Le FBI enquête sur le fonds malaisien 1MDB

Scandale Les avoirs gelés en Suisse seraient ceux du gouvernement

Après la Suisse, Hongkong et le Royaume-Uni, voilà que le FBI et le Département de la justice américain ont également ouvert une enquête, respectivement pour blanchiment et pour corruption, contre le fonds souverain malaisien 1MDB, selon le Wall Street Journal de samedi et de lundi. L’affaire concernant le détournement de 700 millions de dollars (680 millions de francs), ayant transité notamment par des banques suisses, impliquerait le premier ministre de Malaisie, Najib Razak, lequel assure que cette somme créditée sur ses comptes correspond à des «donations». Ce supposé plus gros scandale financier d’Asie du Sud-Est a pour origine des documents confidentiels livrés par Xavier Justo, ex-directeur de PetroSaudi à Genève.

Toutefois, Singapour a gelé en juillet dernier deux comptes de succursales helvétiques (Coutts et BSI), soupçonnées d’avoir des liens avec ce dossier. Ailleurs, ce sont les banques Credit Suisse, JPMorgan et l’enseigne suisse Falcon Private Bank qui font l’objet d’investigations. Pendant ce temps, le volet malaisien de l’enquête piétine, le pouvoir de Kuala Lumpur ayant limogé plusieurs dirigeants de son cabinet, dont le vice-premier ministre, et destitué le procureur général de Malaisie, ainsi que le sous-chef de l’unité spéciale d’enquêtes du pays.

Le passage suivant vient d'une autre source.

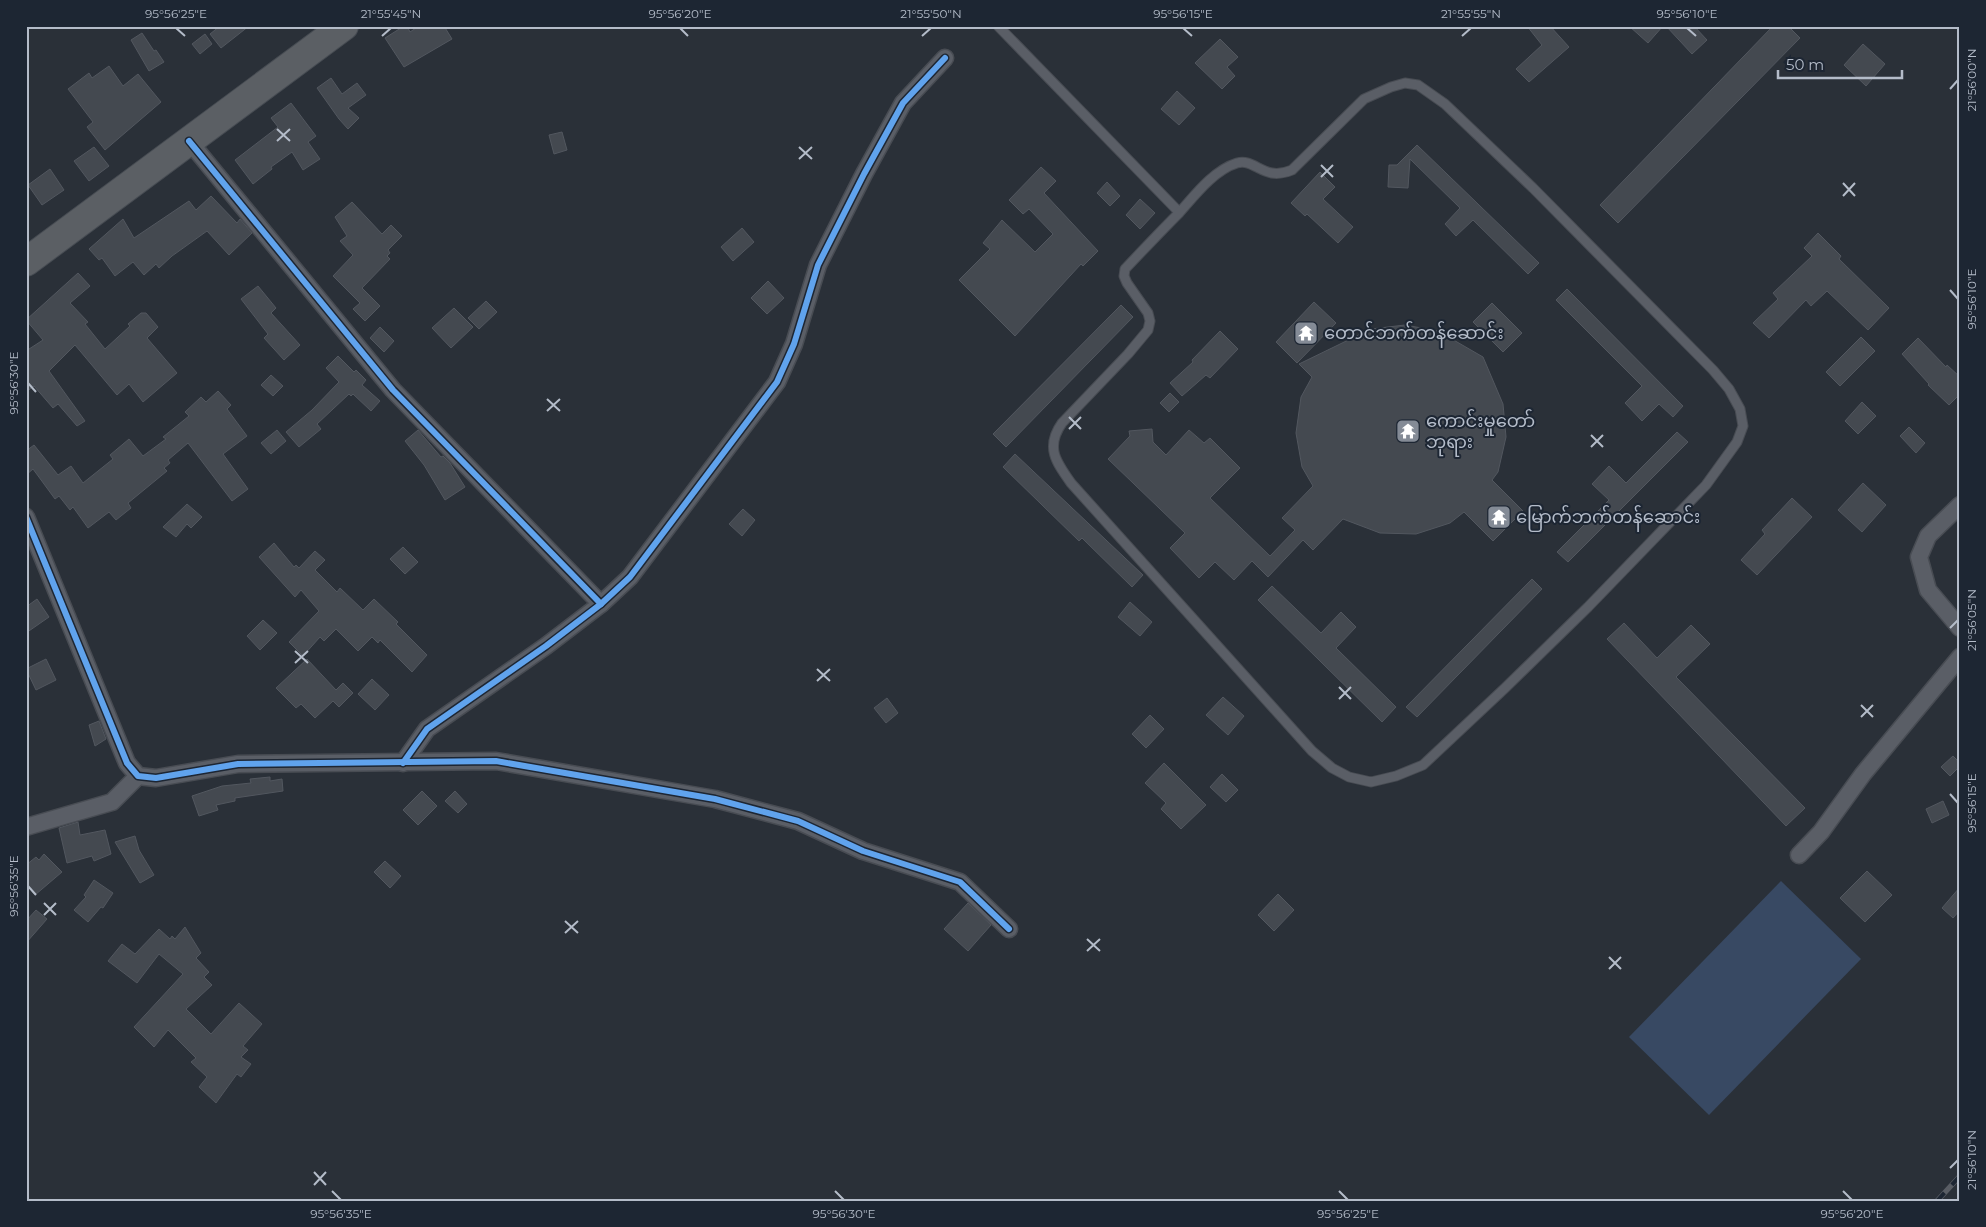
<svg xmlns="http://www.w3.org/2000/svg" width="1986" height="1227" font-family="Montserrat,'Noto Sans Myanmar',sans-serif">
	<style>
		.water { fill: #384963 }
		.building { fill: #444950; stroke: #52575f }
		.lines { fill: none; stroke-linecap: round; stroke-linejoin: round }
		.service-casing { stroke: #484c53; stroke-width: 11 }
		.minor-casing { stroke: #484c53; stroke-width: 19 }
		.trunk-casing { stroke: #474c53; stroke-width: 30 }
		.service { stroke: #5a5e66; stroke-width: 9 }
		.minor { stroke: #5a5e66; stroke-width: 16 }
		.trunk { stroke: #5b5f64; stroke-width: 28 }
		.rail-casing { stroke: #595d64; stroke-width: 5.5 }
		.rail { stroke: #1d2633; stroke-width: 4; stroke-dasharray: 11; stroke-linecap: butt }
		.cycleway-casing { stroke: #1d2633; stroke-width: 9 }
		.cycleway { stroke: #60a3ed; stroke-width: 6 }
		.ticks { fill: none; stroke: #b4bcc9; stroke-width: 2 }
		.labels { text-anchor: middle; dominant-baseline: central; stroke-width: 4; stroke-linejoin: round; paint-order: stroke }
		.poi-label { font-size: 18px; fill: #b4bcc9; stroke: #1d2633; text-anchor: start }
		.neatline { fill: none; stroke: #b4bcc9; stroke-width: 2 }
		.ticks-label { font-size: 12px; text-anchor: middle; fill: #b4bcc9 }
	</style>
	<rect width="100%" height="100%" fill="#2a3038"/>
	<path class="water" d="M1781,881L1861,959L1709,1115L1629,1037Z"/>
	<g class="building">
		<path d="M220,26H249L221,48L210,34Z"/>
		<path d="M404,26H407L410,32L419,26H444L452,39L404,67L385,38Z"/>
		<path d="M1527,26H1550L1569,47L1529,82L1516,69L1542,45Z"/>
		<path d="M1629,26H1663L1648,43Z"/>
		<path d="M1666,26H1694L1707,40L1692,54Z"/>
		<path d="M1773,26H1788L1800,38L1618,223L1600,205Z"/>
		<path d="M142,33L154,51L156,50L164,62L149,71L131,40Z"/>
		<path d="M205,34L212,44L200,54L192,44Z"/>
		<path d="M1220,39L1238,57L1227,67L1235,76L1222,89L1195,63Z"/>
		<path d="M1863,44L1885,64L1866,86L1844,65Z"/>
		<path d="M109,66L123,86L138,74L161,102L105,150L87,127L93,122L68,89L89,73L92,78Z"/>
		<path d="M331,78L342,94L357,83L366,95L348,108L359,118L348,129L339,119L317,88Z"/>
		<path d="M1177,91L1195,108L1179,125L1161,109Z"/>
		<path d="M291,103L316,136L308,142L320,159L303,170L292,152L271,167L272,169L253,184L235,160L278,127L271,118Z"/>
		<path d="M562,132L567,150L554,154L549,135Z"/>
		<path d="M1417,145L1539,263L1528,274L1473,220L1456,236L1445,224L1460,208L1410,159L1408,188L1388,187L1389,165H1397Z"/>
		<path d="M94,147L109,166L89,181L74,161Z"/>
		<path d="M1041,167L1056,181L1044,193L1098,251L1083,266L1081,264L1015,336L959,280L990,249L983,243L1002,220L1035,252L1053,234L1029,209L1023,214L1009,200Z"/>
		<path d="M50,169L64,190L42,205L28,185Z"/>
		<path d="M1320,172L1335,187L1323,199L1353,227L1338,243L1307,214L1305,216L1291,203Z"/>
		<path d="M1107,182L1120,196L1110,206L1097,193Z"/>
		<path d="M211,196L237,223L240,219L252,233L229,255L207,231L172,256L159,268L156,264L144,275L133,262L115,276L102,258L99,260L89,249L123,219L134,238L189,201L196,210Z"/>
		<path d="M1140,199L1155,213L1140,229L1126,215Z"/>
		<path d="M352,202L382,234L391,225L402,236L388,250L390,253L387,256L390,259L362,288L380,306L365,321L353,309L360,303L333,276L353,255L340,241L347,236L335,217Z"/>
		<path d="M742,228L754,242L733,261L721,247Z"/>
		<path d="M1818,233L1841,256L1839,259L1889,308L1868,330L1827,291L1811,306L1806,300L1769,338L1753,323L1778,299L1773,293L1812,256L1804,248Z"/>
		<path d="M78,273L90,286L70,303L88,322L85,324L105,349L130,326L128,324L141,313H146L158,327L147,338L177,373L143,402L129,384L117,395L75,345L49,371L85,421L77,426L58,404L53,408L34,386L26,392V351L43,340L26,320Z"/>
		<path d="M768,281L784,298L767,314L751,298Z"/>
		<path d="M258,286L276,308L271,313L300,345L284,360L264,338L268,334L241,299Z"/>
		<path d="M1567,289L1683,406L1673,417L1659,404L1642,421L1625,403L1642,386L1556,300Z"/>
		<path d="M486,301L497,312L479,329L468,318Z"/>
		<path d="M1314,302L1336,323L1297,363L1276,342Z"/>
		<path d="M1492,303L1522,333L1503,352L1473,322Z"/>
		<path d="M1121,305L1133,317L1006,447L993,434Z"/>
		<path d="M454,308L473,327L451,348L432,328Z"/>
		<path d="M1405,325L1438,331L1483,357L1503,404L1506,437L1498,472L1492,480L1523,511L1493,541L1464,512L1450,523L1416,534L1380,533L1343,519L1313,550L1303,540L1268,577L1252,561L1234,580L1215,562L1199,578L1170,548L1185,533L1108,459L1130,436L1129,431L1152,429L1153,442L1166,455L1189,430L1204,443L1210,438L1240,468L1210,498L1270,556L1295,530L1282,518L1313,486L1302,467L1296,433L1301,397L1312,377L1299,364L1371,329Z"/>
		<path d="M380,327L394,341L384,352L370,338Z"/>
		<path d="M1220,331L1238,349L1210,378L1206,375L1182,396L1170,383L1193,362L1192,360Z"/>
		<path d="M1861,337L1875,351L1840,386L1826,372Z"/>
		<path d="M1918,338L1946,367L1947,365L1960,377V394L1949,405L1928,385L1929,384L1902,354Z"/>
		<path d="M338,356L354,372L356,370L366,380L362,385L380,401L371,411L353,394L351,396L349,394L317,424L321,429L299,447L286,432L312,410L339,382L326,368Z"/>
		<path d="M271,375L283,386L273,396L261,385Z"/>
		<path d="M218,391L231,405L227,409L247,436L223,454L248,489L232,501L188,443L168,460L170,463L164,468L167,471L128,503L131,508L116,520L109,512L88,528L73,507L70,510L59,496L55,499L33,469L26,475V451L34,445L58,475L71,466L83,483L113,459L110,455L129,439L143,456L166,439L163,437L189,416L185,412L201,397L206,402Z"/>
		<path d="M1170,393L1179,402L1169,412L1160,403Z"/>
		<path d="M1862,402L1876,416L1858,434L1845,421Z"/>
		<path d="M1909,427L1925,443L1916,453L1900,436Z"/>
		<path d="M277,430L286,441L271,454L261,443Z"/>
		<path d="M418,430L441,457L443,456L450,463L465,487L445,500L424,465L405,441Z"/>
		<path d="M1677,432L1688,442L1568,562L1557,552L1609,500L1592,484L1609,466L1626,483Z"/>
		<path d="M1015,454L1143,575L1132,587L1082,538L1079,541L1003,467Z"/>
		<path d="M1863,483L1886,505L1862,532L1838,510Z"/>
		<path d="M1792,498L1812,517L1757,575L1741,560L1765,534L1762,530Z"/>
		<path d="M187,504L202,517L191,528L187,524L176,537L163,527Z"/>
		<path d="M743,509L755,520L742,536L729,524Z"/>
		<path d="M274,543L294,567L296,565L299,568L315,551L325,560L315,570L337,592L340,588L363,610L374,599L398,622L396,624L427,655L412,672L380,640L378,643L372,637L358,651L336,629L324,641L320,637L303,656L289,642L319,611L301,590L295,597L259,557Z"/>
		<path d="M403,547L418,562L405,574L390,559Z"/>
		<path d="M1532,579L1542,589L1417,717L1406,707Z"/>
		<path d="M1272,586L1321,633L1341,612L1356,627L1336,648L1396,707L1382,722L1258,600Z"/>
		<path d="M37,599L49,617L26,633V607Z"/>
		<path d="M1130,602L1152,622L1140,636L1118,617Z"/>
		<path d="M263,620L277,633L260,650L247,636Z"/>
		<path d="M1624,623L1657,658L1691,625L1710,644L1676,677L1805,808L1786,826L1607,639Z"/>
		<path d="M46,659L56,680L36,690L26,669Z"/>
		<path d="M307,659L336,690L343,683L353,693L339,707L333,701L315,718L301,704L296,708L276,688Z"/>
		<path d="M372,679L389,695L375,710L358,694Z"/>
		<path d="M1223,697L1244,716L1228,735L1206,715Z"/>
		<path d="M887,698L898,713L886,723L874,708Z"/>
		<path d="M1150,715L1164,729L1146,748L1132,734Z"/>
		<path d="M99,721L106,739L95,746L89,725Z"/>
		<path d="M1953,756L1960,763V766L1950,776L1941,767Z"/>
		<path d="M1164,763L1206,805L1181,829L1161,809L1166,803L1145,783Z"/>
		<path d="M1222,774L1238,790L1226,802L1210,787Z"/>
		<path d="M270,777V781L282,779L283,791L235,798V801L216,805L218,810L199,816L192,796L222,786L251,783L250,779Z"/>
		<path d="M422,791L437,806L418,825L403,810Z"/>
		<path d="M455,791L467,804L458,813L445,801Z"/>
		<path d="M1943,801L1949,815L1932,823L1926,809Z"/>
		<path d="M78,822L80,835L105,830L111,854L94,861L92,856L67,863L59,828Z"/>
		<path d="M135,836L139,850L154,875L140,883L115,842Z"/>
		<path d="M44,854L62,872L35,895L26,884V865L36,857L39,860Z"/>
		<path d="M385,861L401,876L390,888L374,872Z"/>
		<path d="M1867,871L1892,895L1865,922L1840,898Z"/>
		<path d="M94,880L113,893L103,908L101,907L88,922L74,910L86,897L84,895Z"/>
		<path d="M1960,887V910L1953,918L1942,908Z"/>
		<path d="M1278,894L1294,910L1274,931L1258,915Z"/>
		<path d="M968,903L991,925L968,951L944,929Z"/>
		<path d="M36,910L47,919L26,943V921Z"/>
		<path d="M185,927L201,953L196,958L209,972L204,977L212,985L186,1009L211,1034L239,1003L262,1024L243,1046L248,1050L241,1057L251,1064L241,1077L237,1074L216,1103L199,1087L207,1077L191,1062L196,1058L168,1030L154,1047L134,1027L183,974L159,954L137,983L108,961L122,944L135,954L159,929L170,939L172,936L175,939Z"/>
	</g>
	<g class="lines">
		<g class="service-casing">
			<g id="service">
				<path d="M998,26L1179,212"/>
				<path d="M1405,83L1418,85L1445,104L1533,188L1713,370L1729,389L1740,409L1743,426L1737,442L1706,485L1588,607L1505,688L1423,765L1396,776L1371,782L1349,777L1332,768L1312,751L1071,483C1056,462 1045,447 1062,423L1128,354L1148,330L1150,321L1148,313L1127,283L1124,276L1125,269C1143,250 1161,231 1179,213C1195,195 1214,170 1237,163C1256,158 1263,182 1292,170L1364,99L1391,87Z"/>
			</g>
		</g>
		<g class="minor-casing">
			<g id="minor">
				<path d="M189,141L393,390L601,604"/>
				<path d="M1960,505L1928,536L1919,557L1928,590L1960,628"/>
				<path d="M26,517L127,763L138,776L156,778L238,764L496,761L715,799L798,821L863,851L960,882L1009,929"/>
				<path d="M403,763L427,729L546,646L601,604L630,577L777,382L794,344L818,265L864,174L903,103L945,58"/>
				<path d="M26,827L112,802L138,776"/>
				<path d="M1799,855L1821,832L1863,774L1960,657"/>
			</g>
		</g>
		<g class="trunk-casing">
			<path id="trunk" d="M26,262L344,26"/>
		</g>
		<use href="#service" class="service"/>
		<use href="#minor" class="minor"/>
		<use href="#trunk" class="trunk"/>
		<g class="rail-casing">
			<path id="rail" d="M1937,1201L1960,1176"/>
		</g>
		<use href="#rail" class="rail"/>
		<g class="cycleway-casing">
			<g id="cycleway">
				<path d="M189,141L393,390L601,604"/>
				<path d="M26,517L127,763L138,776L156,778L238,764L496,761L715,799L798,821L863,851L960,882L1009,929"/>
				<path d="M403,763L427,729L546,646L601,604L630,577L777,382L794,344L818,265L864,174L903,103L945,58"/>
			</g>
		</g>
		<use href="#cycleway" class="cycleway"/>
	</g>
	<path class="ticks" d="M176,28L185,36M680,28L688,36M1183,28L1192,36M1687,28L1696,36M382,36L391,28M922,36L931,28M1462,36L1471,28M1950,89L1958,80M277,129L290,141M277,141L290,129M799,147L812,159M799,159L812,147M1321,165L1333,177M1321,177L1333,165M1843,183L1855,196M1843,196L1855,183M1950,290L1958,299M28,383L36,392M547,399L560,411M547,411L560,399M1069,417L1081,429M1069,429L1081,417M1591,435L1603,447M1591,447L1603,435M1950,628L1958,620M295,651L308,663M295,663L308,651M817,669L830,681M817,681L830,669M1339,687L1351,699M1339,699L1351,687M1861,705L1873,717M1861,717L1873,705M1950,794L1958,803M28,886L36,895M44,903L56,915M44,915L56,903M565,921L578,933M565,933L578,921M1087,939L1100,951M1087,951L1100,939M1609,957L1621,969M1609,969L1621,957M1950,1168L1958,1160M314,1172L326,1185M314,1185L326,1172M332,1191L341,1200M835,1191L844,1200M1339,1191L1348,1200M1843,1191L1852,1200"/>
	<defs>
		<g id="temple-square" transform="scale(1.25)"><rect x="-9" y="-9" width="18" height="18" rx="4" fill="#848b96" stroke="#1d2633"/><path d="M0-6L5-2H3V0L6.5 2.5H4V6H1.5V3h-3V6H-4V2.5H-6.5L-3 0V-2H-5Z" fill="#fff"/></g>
	</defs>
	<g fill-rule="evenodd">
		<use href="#temple-square" x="1306" y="333"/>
		<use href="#temple-square" x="1408" y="431"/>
		<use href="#temple-square" x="1499" y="517"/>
	</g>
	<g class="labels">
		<g class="poi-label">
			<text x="1324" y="333">တောင်ဘက်တန်ဆောင်း</text>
			<text x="1426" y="421">ကောင်းမှုတော်<tspan x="1426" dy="21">ဘုရား</tspan></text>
			<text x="1516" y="517">မြောက်ဘက်တန်ဆောင်း</text>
		</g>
	</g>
	<rect width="1986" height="1227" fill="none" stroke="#1d2633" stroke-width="55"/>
	<path d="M1778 70v8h124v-8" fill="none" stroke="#b4bcc9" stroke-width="2.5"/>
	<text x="1786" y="70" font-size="15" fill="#b4bcc9" stroke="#1d2633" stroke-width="4" paint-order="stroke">50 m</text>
	<rect x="28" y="28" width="1930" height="1172" class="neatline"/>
	<g class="ticks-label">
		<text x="176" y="18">95°56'25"E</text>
		<text x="391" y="18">21°55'45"N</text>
		<text x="680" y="18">95°56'20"E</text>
		<text x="931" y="18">21°55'50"N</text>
		<text x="1183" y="18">95°56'15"E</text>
		<text x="1471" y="18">21°55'55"N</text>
		<text x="1687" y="18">95°56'10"E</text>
		<text transform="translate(1972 80) rotate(-90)" y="4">21°56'00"N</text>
		<text transform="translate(1972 299) rotate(-90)" y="4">95°56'10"E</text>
		<text transform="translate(14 383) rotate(-90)" y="4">95°56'30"E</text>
		<text transform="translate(1972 620) rotate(-90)" y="4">21°56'05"N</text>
		<text transform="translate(1972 803) rotate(-90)" y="4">95°56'15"E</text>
		<text transform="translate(14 886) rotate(-90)" y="4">95°56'35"E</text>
		<text transform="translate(1972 1160) rotate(-90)" y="4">21°56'10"N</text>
		<text x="341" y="1218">95°56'35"E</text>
		<text x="844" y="1218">95°56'30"E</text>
		<text x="1348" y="1218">95°56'25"E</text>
		<text x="1852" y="1218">95°56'20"E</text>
	</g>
</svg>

«Leaks» de Malaisie à Berne

L’ouverture d’enquêtes outre-Atlantique intervient peu après l’arrestation de Khairuddin Abu Hassan, ex-membre du parti au pouvoir en Malaisie, alors qu’il devait s’envoler pour New York afin de porter plainte pour blanchiment contre 1MDB et d’exhorter les autorités américaines à réagir face à ses dénonciations. D’après le New York Times, le personnage s’était déjà rendu à Berne, en août dernier, avec son avocat, pour livrer des documents attestant d’une fraude financière liée à 1MDB.

Il y a dix jours, le parquet fédéral (MPC) a confirmé le gel de plusieurs dizaines de millions de dollars en rapport avec 1MDB. La Finma, le gendarme financier helvétique, est également active dans ce dossier. Selon nos informations, parmi les avoirs séquestrés en Suisse figureraient ceux de Najib Razak. Ce que le MPC n’a pas souhaité confirmer, préférant réserver ses commentaires pour une date ultérieure.